D10.2 Ambit of s.28 amendments

Date Published

Amendments under s 28 of the Designs Act 2003 (Cth) occur prior to registration. The amendments can relate to any document making up the application. That is, amendments may be made to details in the request form (such as the details of the priority document, details of designers and owners) as well as details relating to the actual design – such as the product identification and the representations.

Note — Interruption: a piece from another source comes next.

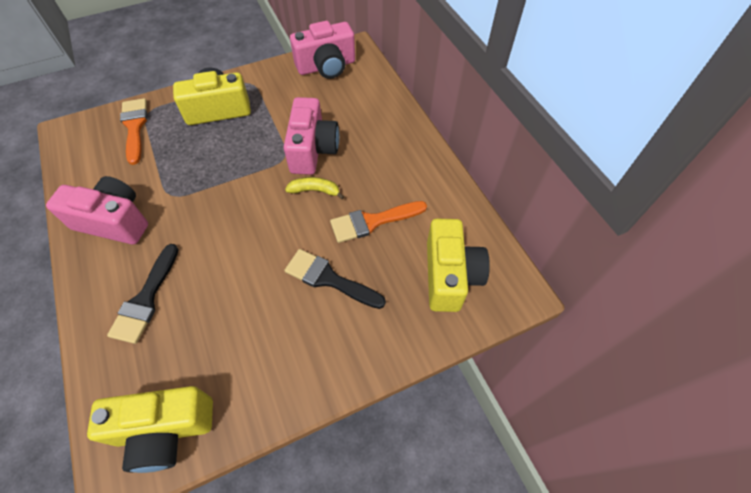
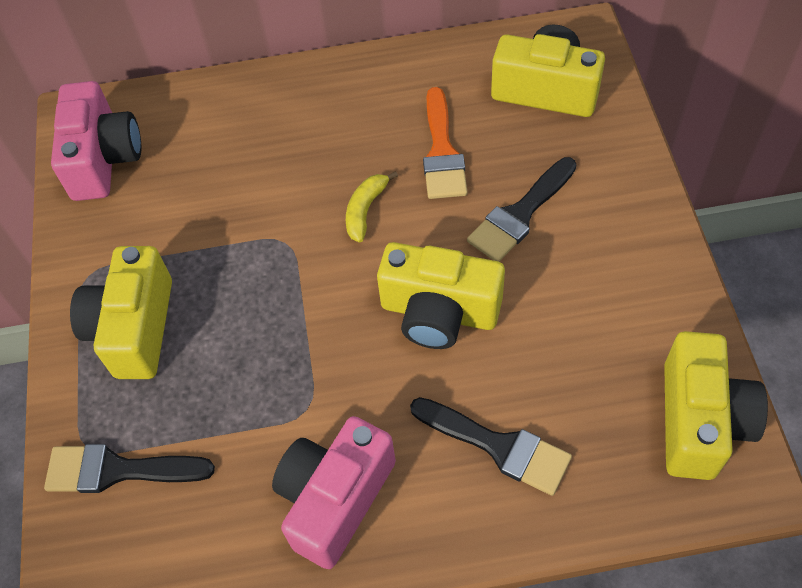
camera: 70 degrees left, 0 degrees up
(135, 127) = (118, 470): orange brush -> black brush
(242, 246) = (439, 312): none -> yellow camera
(312, 150) = (284, 202): pink camera -> none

However, while s 28 amendments are largely unconstrained, there are in fact some significant constraints:

  • Amendments to any document that results in the definition of the design changing are only allowable if they do not include matter not in substance disclosed in the original application, representations or other documents;
  • Amendments to documents filed by other persons are not allowable. While such documents are held on the file of the design application, they are not documents of the ‘design application’ as set out in s 21. [For example, documents filed under s 29 by a third party are not amendable by the applicant of record].
  • Amending a document such as the priority document, or a declaration or affidavit filed by the owner, has the effect of voiding the authenticity of the document. As a result, if the document had been filed to meet a purpose, an amendment of the document would likely mean that purpose was no longer fulfilled. [Generally speaking, where an amendment of an authenticated document is desired, an authenticated amended document should be filed.]

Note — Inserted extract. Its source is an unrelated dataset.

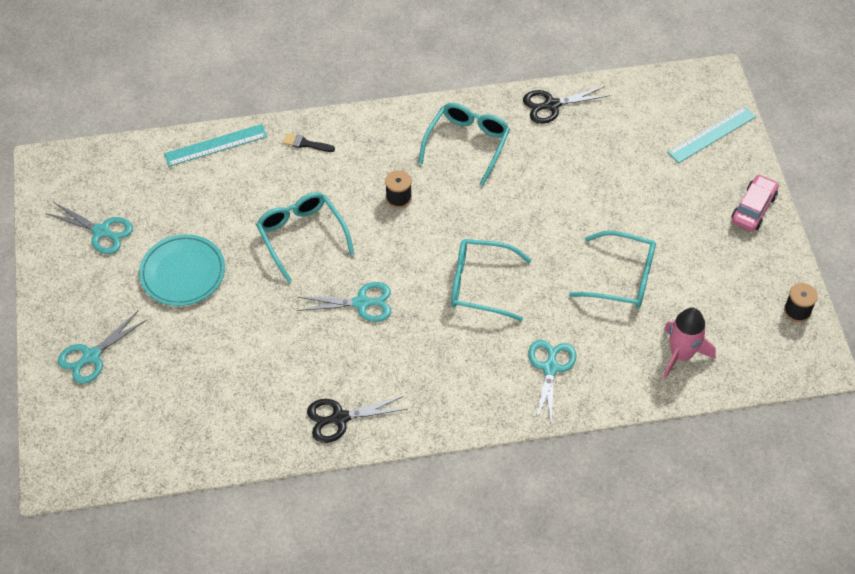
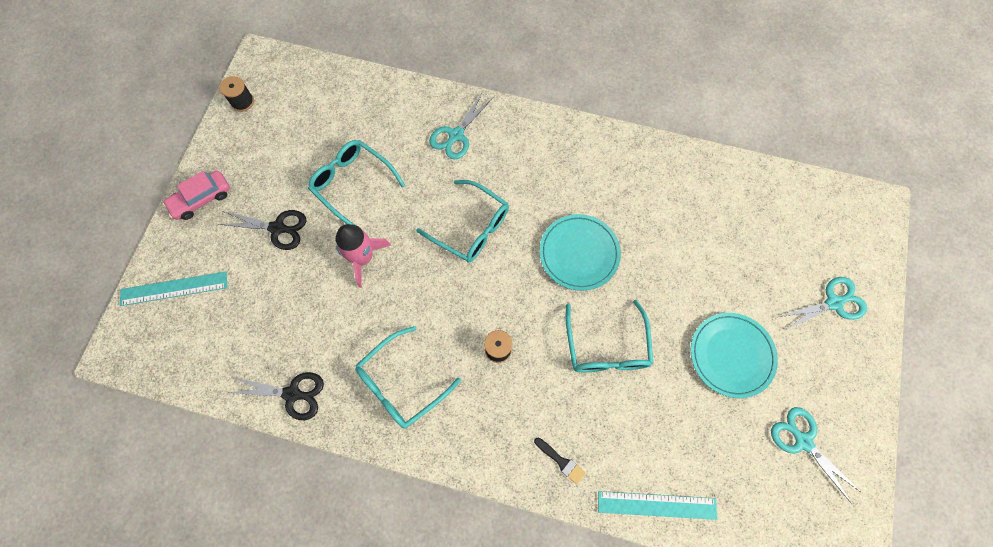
camera: 155 degrees left, 15 degrees up
(339, 418) = (637, 162): black scissors -> black scissors (278, 228)
(362, 303) = (579, 253): turquoise scissors -> turquoise plate
(681, 354) = (352, 105): pink rocket -> pink rocket (362, 258)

D10.2.1  Time for making S.28 amendments

Amendments under s 28 can be made to an application at any time. Importantly, an application does not cease to be an application when a design disclosed in the application is registered – which means (at least in principle) amendments to a design application may be made after some or all the designs have been registered – see Reckitt Benckiser Inc [2008] ADO 1, at paras [14]-[16]. However, as stated in para [16] of that decision:

' … while it is possible to amend the application under s.28 after registration – that doesn’t mean that s.28 amendments after registration affect the monopoly rights in the Design. The primary rights of a Design are established by the entry in the Register. And the Register can only be amended by way of s.66 and/or regulation 9.05 [with their associated limitations on the amendment.] An amendment of the design application after grant does not amend the Register. Nor does it enliven a basis to amend the Register to align with the amended application (for example, by asserting a clerical error or obvious mistake by reason of the consequential inconsistency between the application and the Register); any amendment to the Register must of itself meet the conditions of s.66 or reg. 9.05. That is, post registration amendments of the application in relation to matters which are entered on the Register prima facie have no purpose – and consequently discretion might apply to refuse such amendments on the basis of lack of purpose.'

D10.2.2 Amending a Statement of Newness and Distinctiveness

The Statement of Newness and Distinctiveness is a statement that only exists on the application file. It is not included on the register – regulation 9.01(d). Accordingly, amendments to that statement are by way of s 28.

However, in defining the Statement of Newness and Distinctiveness, s 19(2)(b) refers to the existence of a statement in the design application in the past tense. This was discussed in Reckitt Benckiser Inc [2008] ADO 1, where it was concluded:

that the definition of the statement of newness and distinctiveness in s 19(2) is a reference to such a statement as in existence immediately prior to registration.

Accordingly, while the statement can be amended (including added or deleted) under s 28 prior to registration, any amendment under s 28 to the text that makes up the statement after registration does not have the effect of amending that statement – rather it creates new text that serves no purpose, and any such amendment should be rejected for lack of purpose.

D10.2.3 ‘Voluntary’ requests to amend under s 28

The scope of amendment under s 28 is largely unfettered – the only restriction being the prohibition against including new subject matter [s 28(3)].

The majority of requests to amend under s 28 will be for the purpose of correcting deficiencies identified in a formalities report under s 41. However, s 28 is not limited to being in response to such a report – the applicant can request amendment of their own volition. Two pertinent examples of ‘voluntary’ amendments are requests to:

  • amend the Statement of Newness and Distinctiveness to better identify particular features of the design;
  • delete a request for registration or publication

In either case, the amendment can be effected providing the processing of the application has not progressed past registration or publication (as appropriate). An owner wishing to make such an amendment has uncertain knowledge about when registration or publication might occur (unless they have received a formalities report and have not responded to it). In those circumstances the owner should initially contact the Customer Service Centre to enquire as to the status of their application and confirm whether an amendment may be made before an application is published and potentially registered. It should be noted that registration of the design while a voluntary s 28 amendment is pending is not ultra vires – see Reckitt Benckiser Inc [2008] ADO 1, paras [21] and [22].